Cheese has accompanied me my whole life
A few days after production, the Lustenberger 1862 wheels are brought into our family cellar at Hünenberg See where they are lovingly aged under the watchful eye of cellar master Erich Albin. He knows what it takes: "The climate and care must be just right." Each wheel of Lustenberger 1862 is therefore smeared with the special brine regularly. This creates the rind, under which the unique fruity-tangy taste and the gently melting dough can melt. Erich Albin is on the go in the aging cellars daily. He smells, tastes and feels. Thanks to his many years of experience and expertise, he can constantly adjust the maturation so that each Lustenberger 1862 is a full-bodied and aromatic enjoyment.

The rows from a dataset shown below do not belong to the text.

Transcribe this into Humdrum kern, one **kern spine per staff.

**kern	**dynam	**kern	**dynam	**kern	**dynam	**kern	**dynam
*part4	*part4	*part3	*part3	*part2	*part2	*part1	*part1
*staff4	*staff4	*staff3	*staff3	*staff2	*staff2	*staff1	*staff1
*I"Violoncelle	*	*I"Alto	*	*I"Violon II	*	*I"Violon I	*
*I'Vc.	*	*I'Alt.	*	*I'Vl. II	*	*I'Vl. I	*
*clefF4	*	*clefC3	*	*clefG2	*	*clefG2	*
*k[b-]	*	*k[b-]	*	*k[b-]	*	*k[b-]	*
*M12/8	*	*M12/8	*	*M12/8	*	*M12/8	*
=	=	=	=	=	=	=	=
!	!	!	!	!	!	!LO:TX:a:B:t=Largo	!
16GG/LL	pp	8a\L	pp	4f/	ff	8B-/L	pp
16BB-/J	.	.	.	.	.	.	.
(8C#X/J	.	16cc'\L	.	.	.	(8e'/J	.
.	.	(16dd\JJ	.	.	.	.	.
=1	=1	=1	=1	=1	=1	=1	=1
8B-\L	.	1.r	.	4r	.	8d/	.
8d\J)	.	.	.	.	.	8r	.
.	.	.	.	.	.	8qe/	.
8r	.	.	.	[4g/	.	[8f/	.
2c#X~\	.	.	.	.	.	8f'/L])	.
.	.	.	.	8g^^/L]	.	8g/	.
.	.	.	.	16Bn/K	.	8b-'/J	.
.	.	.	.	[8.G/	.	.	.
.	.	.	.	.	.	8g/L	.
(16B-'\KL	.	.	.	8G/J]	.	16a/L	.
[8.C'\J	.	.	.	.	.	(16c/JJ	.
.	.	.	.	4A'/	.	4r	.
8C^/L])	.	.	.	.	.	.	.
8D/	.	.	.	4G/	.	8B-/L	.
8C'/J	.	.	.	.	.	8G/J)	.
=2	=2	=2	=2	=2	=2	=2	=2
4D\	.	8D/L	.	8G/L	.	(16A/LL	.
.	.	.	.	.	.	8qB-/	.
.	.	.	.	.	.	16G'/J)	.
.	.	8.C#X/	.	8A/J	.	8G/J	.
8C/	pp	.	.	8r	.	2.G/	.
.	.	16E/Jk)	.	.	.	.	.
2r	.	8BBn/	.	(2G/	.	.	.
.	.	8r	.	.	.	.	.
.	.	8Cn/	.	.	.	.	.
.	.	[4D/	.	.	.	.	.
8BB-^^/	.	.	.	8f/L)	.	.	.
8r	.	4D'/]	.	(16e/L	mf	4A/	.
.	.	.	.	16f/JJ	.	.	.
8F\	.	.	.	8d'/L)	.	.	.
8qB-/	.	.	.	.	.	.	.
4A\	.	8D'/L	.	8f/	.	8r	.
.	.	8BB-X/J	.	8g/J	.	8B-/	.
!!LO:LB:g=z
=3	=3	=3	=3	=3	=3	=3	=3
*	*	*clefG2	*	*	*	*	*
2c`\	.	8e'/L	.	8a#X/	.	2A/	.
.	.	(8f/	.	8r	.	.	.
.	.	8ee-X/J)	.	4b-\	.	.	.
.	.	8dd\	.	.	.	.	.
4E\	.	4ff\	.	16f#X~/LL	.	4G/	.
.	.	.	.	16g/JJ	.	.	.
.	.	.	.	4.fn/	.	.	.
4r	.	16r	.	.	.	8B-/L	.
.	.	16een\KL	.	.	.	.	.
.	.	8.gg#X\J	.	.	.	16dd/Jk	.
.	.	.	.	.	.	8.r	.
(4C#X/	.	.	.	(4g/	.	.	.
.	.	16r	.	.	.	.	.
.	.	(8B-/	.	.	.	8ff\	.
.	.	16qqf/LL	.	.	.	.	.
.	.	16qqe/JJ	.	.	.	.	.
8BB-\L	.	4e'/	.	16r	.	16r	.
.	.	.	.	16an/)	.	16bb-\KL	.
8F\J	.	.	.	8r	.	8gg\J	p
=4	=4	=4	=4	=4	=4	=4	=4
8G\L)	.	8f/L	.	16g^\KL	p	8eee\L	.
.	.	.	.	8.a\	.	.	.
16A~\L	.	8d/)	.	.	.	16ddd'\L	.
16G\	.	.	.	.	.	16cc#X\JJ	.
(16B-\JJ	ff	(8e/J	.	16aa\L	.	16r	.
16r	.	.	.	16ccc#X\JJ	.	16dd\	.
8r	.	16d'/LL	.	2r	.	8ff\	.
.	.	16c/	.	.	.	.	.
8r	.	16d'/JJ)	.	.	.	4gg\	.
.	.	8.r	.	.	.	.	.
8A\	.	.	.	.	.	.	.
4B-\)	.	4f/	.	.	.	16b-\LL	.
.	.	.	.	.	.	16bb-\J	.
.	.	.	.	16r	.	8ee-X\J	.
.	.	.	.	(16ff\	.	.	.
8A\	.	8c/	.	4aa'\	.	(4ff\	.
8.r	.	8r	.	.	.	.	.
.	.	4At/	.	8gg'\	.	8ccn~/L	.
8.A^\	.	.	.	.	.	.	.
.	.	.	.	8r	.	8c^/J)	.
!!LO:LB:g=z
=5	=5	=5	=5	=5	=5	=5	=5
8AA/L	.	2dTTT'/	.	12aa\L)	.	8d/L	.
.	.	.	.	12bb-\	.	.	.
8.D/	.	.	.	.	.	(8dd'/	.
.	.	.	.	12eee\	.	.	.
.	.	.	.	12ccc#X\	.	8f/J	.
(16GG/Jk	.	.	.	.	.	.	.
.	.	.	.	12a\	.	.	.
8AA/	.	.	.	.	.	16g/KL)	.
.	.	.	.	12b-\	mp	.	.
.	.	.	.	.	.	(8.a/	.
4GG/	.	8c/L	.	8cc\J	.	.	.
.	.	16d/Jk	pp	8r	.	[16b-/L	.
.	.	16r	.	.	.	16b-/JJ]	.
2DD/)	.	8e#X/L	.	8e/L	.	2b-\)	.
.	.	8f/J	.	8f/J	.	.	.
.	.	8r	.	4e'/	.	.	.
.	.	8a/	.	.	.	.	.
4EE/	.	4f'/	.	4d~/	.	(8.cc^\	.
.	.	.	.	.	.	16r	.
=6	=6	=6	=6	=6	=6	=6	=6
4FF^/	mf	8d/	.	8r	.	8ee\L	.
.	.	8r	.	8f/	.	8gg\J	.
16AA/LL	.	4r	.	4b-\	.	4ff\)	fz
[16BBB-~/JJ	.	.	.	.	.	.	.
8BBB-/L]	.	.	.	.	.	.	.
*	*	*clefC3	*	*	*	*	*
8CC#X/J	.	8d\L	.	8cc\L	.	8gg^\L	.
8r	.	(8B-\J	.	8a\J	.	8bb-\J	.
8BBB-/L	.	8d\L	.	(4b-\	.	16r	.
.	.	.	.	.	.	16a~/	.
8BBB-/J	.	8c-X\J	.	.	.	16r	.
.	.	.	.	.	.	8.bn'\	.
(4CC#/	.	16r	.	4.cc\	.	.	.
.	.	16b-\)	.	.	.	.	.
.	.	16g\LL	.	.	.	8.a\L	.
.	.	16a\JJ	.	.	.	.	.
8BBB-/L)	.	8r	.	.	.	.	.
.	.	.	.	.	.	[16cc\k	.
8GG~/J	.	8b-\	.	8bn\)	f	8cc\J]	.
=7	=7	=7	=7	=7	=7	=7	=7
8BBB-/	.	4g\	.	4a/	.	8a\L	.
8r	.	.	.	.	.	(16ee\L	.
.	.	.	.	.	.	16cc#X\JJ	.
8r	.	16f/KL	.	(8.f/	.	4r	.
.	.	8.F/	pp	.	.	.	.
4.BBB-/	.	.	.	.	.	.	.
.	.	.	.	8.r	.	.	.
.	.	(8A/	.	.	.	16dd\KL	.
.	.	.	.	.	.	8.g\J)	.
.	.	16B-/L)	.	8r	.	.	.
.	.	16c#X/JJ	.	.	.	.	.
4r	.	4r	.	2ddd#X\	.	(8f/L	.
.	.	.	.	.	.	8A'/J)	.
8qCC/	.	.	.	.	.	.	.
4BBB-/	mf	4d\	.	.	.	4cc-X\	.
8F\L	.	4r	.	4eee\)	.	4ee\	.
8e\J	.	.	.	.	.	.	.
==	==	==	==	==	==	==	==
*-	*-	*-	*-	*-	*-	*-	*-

Connoisseur with many years of experience
The connoisseur and expert has been working for Lustenberger & Dürst SA since the mid-1990s. Albin: "Cheese has accompanied me my whole life. I grew up with it. My father was a cheesemaker." Even when Erich Albin was still a child, a fine cheese simply belonged with every meal at the family table. It is a tradition that has continued until today.
As a teenager, he walked in the footsteps of his father and learned the art of cheesemaking.
The professional and also personal proximity to cheese makes him such a prudent cellar master. He knows what a Lustenberger 1862 cheese needs to look like, smell like and taste like and monitors according to the strictest criteria so that you can always enjoy the best taste at home.